● **WORK TO BE COMPLETED**: Render this sentence from the text on the Speedybee TX800 into Spanish: "The TX800 VTX is one such product which sees Speedybee venturing into the video market, but is it any good?"

● **TEXT**:
Speedybee is known for its innovative products which allow pilots to tune their aircraft using a mobile app at the field, but now they have started releasing their own line of traditional FPV products.

The TX800 VTX is one such product which sees Speedybee venturing into the video market, but is it any good? 

Starting with the specs, the TX800 offers 5.8ghz PIT/25/200/400/800mw power outputs, and features an mmcx antenna connection – also included is an mmcx to sma pigtail – and supports power inputs of 3.7-5.5v all on the IRC Tramp protocol, which will likely immediately rule out any customers who are in the TBS ecosystem.

There are seemingly endless options at VTX for pilots and many have a preference for one product or brand and may be reluctant to stray from, so for the TX800 to break into the market it has to offer something unique.

● **Data for estimating intrinsic matrices**:

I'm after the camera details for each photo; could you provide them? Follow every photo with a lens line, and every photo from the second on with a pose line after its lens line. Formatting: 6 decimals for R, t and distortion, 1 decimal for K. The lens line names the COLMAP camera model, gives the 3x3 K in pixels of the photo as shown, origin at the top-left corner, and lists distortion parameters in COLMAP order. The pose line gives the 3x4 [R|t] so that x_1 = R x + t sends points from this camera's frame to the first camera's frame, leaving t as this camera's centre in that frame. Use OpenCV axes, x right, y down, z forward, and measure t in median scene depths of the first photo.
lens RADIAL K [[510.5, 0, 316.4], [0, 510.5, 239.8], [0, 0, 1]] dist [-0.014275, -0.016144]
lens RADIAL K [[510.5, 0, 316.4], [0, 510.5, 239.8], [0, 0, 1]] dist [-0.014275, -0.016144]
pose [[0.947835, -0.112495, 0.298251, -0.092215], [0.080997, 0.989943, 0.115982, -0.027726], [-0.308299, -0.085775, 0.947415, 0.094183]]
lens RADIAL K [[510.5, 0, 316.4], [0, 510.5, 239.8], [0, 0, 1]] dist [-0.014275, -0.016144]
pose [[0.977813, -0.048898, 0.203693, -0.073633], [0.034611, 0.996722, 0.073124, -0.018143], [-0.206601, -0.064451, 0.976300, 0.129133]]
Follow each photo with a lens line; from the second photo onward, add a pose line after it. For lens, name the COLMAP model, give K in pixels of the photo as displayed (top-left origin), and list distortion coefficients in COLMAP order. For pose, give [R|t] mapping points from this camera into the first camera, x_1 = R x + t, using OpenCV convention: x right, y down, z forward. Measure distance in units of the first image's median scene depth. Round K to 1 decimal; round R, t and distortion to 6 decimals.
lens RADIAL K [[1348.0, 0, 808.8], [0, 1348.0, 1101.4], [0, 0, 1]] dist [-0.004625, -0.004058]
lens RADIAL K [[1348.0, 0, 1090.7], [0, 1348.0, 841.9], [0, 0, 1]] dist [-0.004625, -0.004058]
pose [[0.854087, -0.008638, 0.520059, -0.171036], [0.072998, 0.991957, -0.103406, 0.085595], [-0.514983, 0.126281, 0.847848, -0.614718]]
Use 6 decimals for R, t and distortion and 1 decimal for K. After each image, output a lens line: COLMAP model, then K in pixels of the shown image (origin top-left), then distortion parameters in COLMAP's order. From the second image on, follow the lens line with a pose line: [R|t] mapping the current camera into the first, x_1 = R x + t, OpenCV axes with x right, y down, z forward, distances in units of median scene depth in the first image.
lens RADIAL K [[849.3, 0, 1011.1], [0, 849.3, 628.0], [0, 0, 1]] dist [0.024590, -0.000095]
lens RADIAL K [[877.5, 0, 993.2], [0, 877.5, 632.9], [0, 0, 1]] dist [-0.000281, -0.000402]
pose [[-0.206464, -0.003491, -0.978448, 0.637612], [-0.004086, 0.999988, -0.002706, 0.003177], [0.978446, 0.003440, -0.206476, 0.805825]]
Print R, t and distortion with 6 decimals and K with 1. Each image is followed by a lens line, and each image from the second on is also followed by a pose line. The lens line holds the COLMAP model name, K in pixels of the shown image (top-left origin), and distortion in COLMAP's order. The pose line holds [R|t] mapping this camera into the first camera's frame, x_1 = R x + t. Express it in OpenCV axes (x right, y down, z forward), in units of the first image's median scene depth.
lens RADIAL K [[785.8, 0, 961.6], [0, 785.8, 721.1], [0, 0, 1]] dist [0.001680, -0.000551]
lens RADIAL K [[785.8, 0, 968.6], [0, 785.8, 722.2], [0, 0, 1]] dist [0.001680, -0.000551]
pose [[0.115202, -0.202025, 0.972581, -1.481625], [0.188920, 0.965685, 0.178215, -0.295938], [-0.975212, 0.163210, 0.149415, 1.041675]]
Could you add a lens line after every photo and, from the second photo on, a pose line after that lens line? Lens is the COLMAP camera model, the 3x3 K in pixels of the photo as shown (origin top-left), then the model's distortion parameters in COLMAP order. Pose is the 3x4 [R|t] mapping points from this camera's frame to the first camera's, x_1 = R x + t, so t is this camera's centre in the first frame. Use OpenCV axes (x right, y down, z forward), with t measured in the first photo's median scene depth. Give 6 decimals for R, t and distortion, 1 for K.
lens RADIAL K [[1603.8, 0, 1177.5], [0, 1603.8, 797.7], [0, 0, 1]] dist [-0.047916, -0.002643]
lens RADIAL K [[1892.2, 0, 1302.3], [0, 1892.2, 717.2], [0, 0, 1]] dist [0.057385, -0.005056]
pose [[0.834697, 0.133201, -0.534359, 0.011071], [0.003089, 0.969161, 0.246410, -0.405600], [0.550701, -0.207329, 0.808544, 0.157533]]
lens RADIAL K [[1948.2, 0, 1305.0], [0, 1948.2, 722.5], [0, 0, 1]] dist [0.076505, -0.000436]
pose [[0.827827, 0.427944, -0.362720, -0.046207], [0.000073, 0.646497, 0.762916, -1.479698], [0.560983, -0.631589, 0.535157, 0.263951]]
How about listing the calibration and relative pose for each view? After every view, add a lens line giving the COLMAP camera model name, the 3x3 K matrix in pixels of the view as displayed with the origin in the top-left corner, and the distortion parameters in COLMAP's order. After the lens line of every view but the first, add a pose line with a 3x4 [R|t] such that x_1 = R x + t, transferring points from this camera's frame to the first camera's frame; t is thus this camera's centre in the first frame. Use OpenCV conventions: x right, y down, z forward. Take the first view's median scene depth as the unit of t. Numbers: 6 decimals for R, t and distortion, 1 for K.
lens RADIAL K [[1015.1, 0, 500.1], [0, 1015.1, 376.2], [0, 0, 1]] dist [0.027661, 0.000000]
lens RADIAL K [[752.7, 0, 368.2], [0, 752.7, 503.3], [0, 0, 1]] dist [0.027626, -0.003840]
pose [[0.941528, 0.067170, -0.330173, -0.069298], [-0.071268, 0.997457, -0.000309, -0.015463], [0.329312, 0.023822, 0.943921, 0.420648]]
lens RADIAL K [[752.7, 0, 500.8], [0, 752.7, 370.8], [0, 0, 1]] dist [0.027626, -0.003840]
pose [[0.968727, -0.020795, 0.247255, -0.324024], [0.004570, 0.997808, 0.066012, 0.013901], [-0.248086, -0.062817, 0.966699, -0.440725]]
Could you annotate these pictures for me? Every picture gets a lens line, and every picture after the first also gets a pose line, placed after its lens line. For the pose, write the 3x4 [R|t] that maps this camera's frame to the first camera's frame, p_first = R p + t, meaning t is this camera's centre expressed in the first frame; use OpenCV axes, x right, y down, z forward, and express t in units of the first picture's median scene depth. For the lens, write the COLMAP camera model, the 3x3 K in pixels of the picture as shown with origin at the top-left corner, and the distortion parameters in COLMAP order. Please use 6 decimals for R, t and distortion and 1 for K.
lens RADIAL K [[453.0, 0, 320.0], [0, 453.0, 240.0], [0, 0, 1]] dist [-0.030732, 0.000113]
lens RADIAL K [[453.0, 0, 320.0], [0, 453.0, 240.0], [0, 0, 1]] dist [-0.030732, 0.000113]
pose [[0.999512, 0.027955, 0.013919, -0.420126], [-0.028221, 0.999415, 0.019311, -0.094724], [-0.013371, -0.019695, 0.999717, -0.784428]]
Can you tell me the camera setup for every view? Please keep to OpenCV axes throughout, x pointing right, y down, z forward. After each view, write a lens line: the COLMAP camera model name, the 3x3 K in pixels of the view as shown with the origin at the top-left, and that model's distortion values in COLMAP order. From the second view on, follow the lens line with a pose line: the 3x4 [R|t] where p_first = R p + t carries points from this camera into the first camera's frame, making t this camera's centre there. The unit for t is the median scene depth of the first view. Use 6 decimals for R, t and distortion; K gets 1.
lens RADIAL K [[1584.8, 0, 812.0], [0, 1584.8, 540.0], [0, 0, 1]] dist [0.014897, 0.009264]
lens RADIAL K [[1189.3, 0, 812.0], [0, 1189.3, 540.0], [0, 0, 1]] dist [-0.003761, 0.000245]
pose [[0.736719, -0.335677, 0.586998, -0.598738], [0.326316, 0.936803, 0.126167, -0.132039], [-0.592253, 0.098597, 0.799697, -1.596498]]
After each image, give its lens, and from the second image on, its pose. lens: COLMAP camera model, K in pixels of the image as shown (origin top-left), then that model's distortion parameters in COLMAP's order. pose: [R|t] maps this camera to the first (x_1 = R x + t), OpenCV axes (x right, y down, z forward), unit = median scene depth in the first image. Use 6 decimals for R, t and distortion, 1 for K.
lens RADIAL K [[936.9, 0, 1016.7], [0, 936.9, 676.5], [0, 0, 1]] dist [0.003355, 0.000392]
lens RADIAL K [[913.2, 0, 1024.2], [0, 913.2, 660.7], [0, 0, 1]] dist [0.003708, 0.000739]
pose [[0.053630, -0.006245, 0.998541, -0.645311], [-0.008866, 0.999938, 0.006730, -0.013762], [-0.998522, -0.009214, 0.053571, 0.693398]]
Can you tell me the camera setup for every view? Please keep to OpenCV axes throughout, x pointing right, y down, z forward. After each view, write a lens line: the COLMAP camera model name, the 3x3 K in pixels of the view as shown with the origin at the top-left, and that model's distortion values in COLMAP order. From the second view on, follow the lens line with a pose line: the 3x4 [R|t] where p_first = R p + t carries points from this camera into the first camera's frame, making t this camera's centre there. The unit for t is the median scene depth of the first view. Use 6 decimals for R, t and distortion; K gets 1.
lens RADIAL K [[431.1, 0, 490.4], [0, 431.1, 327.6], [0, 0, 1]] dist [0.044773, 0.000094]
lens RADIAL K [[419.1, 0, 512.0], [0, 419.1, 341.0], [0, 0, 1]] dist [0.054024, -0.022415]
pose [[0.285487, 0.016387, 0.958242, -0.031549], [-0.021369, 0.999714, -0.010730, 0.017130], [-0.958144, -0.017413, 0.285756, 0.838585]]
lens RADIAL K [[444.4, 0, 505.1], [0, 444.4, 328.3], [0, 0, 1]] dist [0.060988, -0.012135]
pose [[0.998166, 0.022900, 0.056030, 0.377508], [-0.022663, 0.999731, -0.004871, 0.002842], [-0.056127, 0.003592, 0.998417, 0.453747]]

● **PROBLEM SOLUTION**: El VTX TX800 es uno de esos productos con los que Speedybee se adentra en el mercado de vídeo, pero ¿es realmente bueno?